EXERCISE BRIEF ▸ Set down every line of source text in the data below word for word, and leave the pictures out.
*** Begin section ***
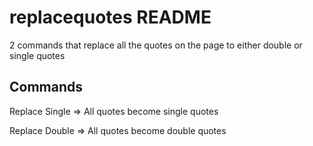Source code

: # replacequotes README

2 commands that replace all the quotes on the page to either double or single quotes

## Commands

Replace Single => All quotes become single quotes

Replace Double => All quotes become double quotes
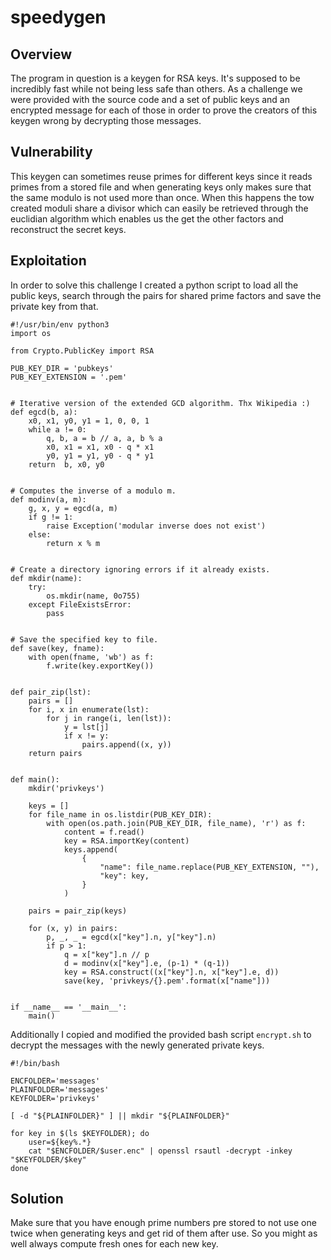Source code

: speedygen
==============

Overview
--------
The program in question is a keygen for RSA keys. It's supposed to be incredibly fast while not being less safe than others. As a challenge we were provided with the source code and a set of public keys and an encrypted message for each of those in order to prove the creators of this keygen wrong by decrypting those messages.

Vulnerability
-------------
This keygen can sometimes reuse primes for different keys since it reads primes from a stored file and when generating keys only makes sure that the same modulo is not used more than once. When this happens the tow created moduli share a divisor which can easily be retrieved through the euclidian algorithm which enables us the get the other factors and reconstruct the secret keys.

Exploitation
------------
In order to solve this challenge I created a python script to load all the public keys, search through the pairs for shared prime factors and save the private key from that.

    #!/usr/bin/env python3
    import os

    from Crypto.PublicKey import RSA

    PUB_KEY_DIR = 'pubkeys'
    PUB_KEY_EXTENSION = '.pem'


    # Iterative version of the extended GCD algorithm. Thx Wikipedia :)
    def egcd(b, a):
        x0, x1, y0, y1 = 1, 0, 0, 1
        while a != 0:
            q, b, a = b // a, a, b % a
            x0, x1 = x1, x0 - q * x1
            y0, y1 = y1, y0 - q * y1
        return  b, x0, y0


    # Computes the inverse of a modulo m.
    def modinv(a, m):
        g, x, y = egcd(a, m)
        if g != 1:
            raise Exception('modular inverse does not exist')
        else:
            return x % m


    # Create a directory ignoring errors if it already exists.
    def mkdir(name):
        try:
            os.mkdir(name, 0o755)
        except FileExistsError:
            pass


    # Save the specified key to file.
    def save(key, fname):
        with open(fname, 'wb') as f:
            f.write(key.exportKey())


    def pair_zip(lst):
        pairs = []
        for i, x in enumerate(lst):
            for j in range(i, len(lst)):
                y = lst[j]
                if x != y:
                    pairs.append((x, y))
        return pairs


    def main():
        mkdir('privkeys')

        keys = []
        for file_name in os.listdir(PUB_KEY_DIR):
            with open(os.path.join(PUB_KEY_DIR, file_name), 'r') as f:
                content = f.read()
                key = RSA.importKey(content)
                keys.append(
                    {
                        "name": file_name.replace(PUB_KEY_EXTENSION, ""),
                        "key": key,
                    }
                )

        pairs = pair_zip(keys)

        for (x, y) in pairs:
            p, _, _ = egcd(x["key"].n, y["key"].n)
            if p > 1:
                q = x["key"].n // p
                d = modinv(x["key"].e, (p-1) * (q-1))
                key = RSA.construct((x["key"].n, x["key"].e, d))
                save(key, 'privkeys/{}.pem'.format(x["name"]))


    if __name__ == '__main__':
        main()

Additionally I copied and modified the provided bash script `encrypt.sh` to decrypt the messages with the newly generated private keys.

    #!/bin/bash

    ENCFOLDER='messages'
    PLAINFOLDER='messages'
    KEYFOLDER='privkeys'

    [ -d "${PLAINFOLDER}" ] || mkdir "${PLAINFOLDER}"

    for key in $(ls $KEYFOLDER); do
        user=${key%.*}
        cat "$ENCFOLDER/$user.enc" | openssl rsautl -decrypt -inkey "$KEYFOLDER/$key"
    done

Solution
--------
Make sure that you have enough prime numbers pre stored to not use one twice when generating keys and get rid of them after use.
So you might as well always compute fresh ones for each new key.
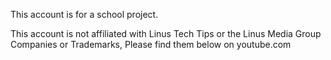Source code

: This account is for a school project.

This account is not affiliated with Linus Tech Tips or the Linus Media Group Companies or Trademarks, Please find them below on youtube.com
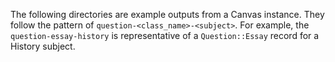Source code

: The following directories are example outputs from a Canvas instance.  They follow the pattern of `question-<class_name>-<subject>`.  For example, the `question-essay-history` is representative of a `Question::Essay` record for a History subject.

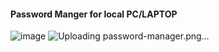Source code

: #### Password Manger for local PC/LAPTOP ####


![image](https://github.com/kodesam/password-manager/assets/81068983/4b873760-7090-42df-81f8-80686f04144c)
![Uploading password-manager.png…]()
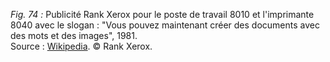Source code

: *Fig. 74 :* Publicité Rank Xerox pour le poste de travail 8010 et l'imprimante 8040 avec le slogan : "Vous pouvez maintenant créer des documents avec des mots et des images", 1981.  
Source : [Wikipedia](https://en.wikipedia.org/wiki/Xerox_Star#/media/File:Rank_Xerox_8010+40_brochure_front.jpg). © Rank Xerox.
*** End section ***
RESPONSE BOX ▸
Source code

: # replacequotes README

2 commands that replace all the quotes on the page to either double or single quotes

## Commands

Replace Single => All quotes become single quotes

Replace Double => All quotes become double quotes
Source code

: speedygen
==============

Overview
--------
The program in question is a keygen for RSA keys. It's supposed to be incredibly fast while not being less safe than others. As a challenge we were provided with the source code and a set of public keys and an encrypted message for each of those in order to prove the creators of this keygen wrong by decrypting those messages.

Vulnerability
-------------
This keygen can sometimes reuse primes for different keys since it reads primes from a stored file and when generating keys only makes sure that the same modulo is not used more than once. When this happens the tow created moduli share a divisor which can easily be retrieved through the euclidian algorithm which enables us the get the other factors and reconstruct the secret keys.

Exploitation
------------
In order to solve this challenge I created a python script to load all the public keys, search through the pairs for shared prime factors and save the private key from that.

    #!/usr/bin/env python3
    import os

    from Crypto.PublicKey import RSA

    PUB_KEY_DIR = 'pubkeys'
    PUB_KEY_EXTENSION = '.pem'


    # Iterative version of the extended GCD algorithm. Thx Wikipedia :)
    def egcd(b, a):
        x0, x1, y0, y1 = 1, 0, 0, 1
        while a != 0:
            q, b, a = b // a, a, b % a
            x0, x1 = x1, x0 - q * x1
            y0, y1 = y1, y0 - q * y1
        return  b, x0, y0


    # Computes the inverse of a modulo m.
    def modinv(a, m):
        g, x, y = egcd(a, m)
        if g != 1:
            raise Exception('modular inverse does not exist')
        else:
            return x % m


    # Create a directory ignoring errors if it already exists.
    def mkdir(name):
        try:
            os.mkdir(name, 0o755)
        except FileExistsError:
            pass


    # Save the specified key to file.
    def save(key, fname):
        with open(fname, 'wb') as f:
            f.write(key.exportKey())


    def pair_zip(lst):
        pairs = []
        for i, x in enumerate(lst):
            for j in range(i, len(lst)):
                y = lst[j]
                if x != y:
                    pairs.append((x, y))
        return pairs


    def main():
        mkdir('privkeys')

        keys = []
        for file_name in os.listdir(PUB_KEY_DIR):
            with open(os.path.join(PUB_KEY_DIR, file_name), 'r') as f:
                content = f.read()
                key = RSA.importKey(content)
                keys.append(
                    {
                        "name": file_name.replace(PUB_KEY_EXTENSION, ""),
                        "key": key,
                    }
                )

        pairs = pair_zip(keys)

        for (x, y) in pairs:
            p, _, _ = egcd(x["key"].n, y["key"].n)
            if p > 1:
                q = x["key"].n // p
                d = modinv(x["key"].e, (p-1) * (q-1))
                key = RSA.construct((x["key"].n, x["key"].e, d))
                save(key, 'privkeys/{}.pem'.format(x["name"]))


    if __name__ == '__main__':
        main()

Additionally I copied and modified the provided bash script `encrypt.sh` to decrypt the messages with the newly generated private keys.

    #!/bin/bash

    ENCFOLDER='messages'
    PLAINFOLDER='messages'
    KEYFOLDER='privkeys'

    [ -d "${PLAINFOLDER}" ] || mkdir "${PLAINFOLDER}"

    for key in $(ls $KEYFOLDER); do
        user=${key%.*}
        cat "$ENCFOLDER/$user.enc" | openssl rsautl -decrypt -inkey "$KEYFOLDER/$key"
    done

Solution
--------
Make sure that you have enough prime numbers pre stored to not use one twice when generating keys and get rid of them after use.
So you might as well always compute fresh ones for each new key.
Source code

: This account is for a school project.

This account is not affiliated with Linus Tech Tips or the Linus Media Group Companies or Trademarks, Please find them below on youtube.com
Source code

: The following directories are example outputs from a Canvas instance.  They follow the pattern of `question-<class_name>-<subject>`.  For example, the `question-essay-history` is representative of a `Question::Essay` record for a History subject.

Source code

: #### Password Manger for local PC/LAPTOP ####


![image](https://github.com/kodesam/password-manager/assets/81068983/4b873760-7090-42df-81f8-80686f04144c)
![Uploading password-manager.png…]()
Source code

: *Fig. 74 :* Publicité Rank Xerox pour le poste de travail 8010 et l'imprimante 8040 avec le slogan : "Vous pouvez maintenant créer des documents avec des mots et des images", 1981.  
Source : [Wikipedia](https://en.wikipedia.org/wiki/Xerox_Star#/media/File:Rank_Xerox_8010+40_brochure_front.jpg). © Rank Xerox.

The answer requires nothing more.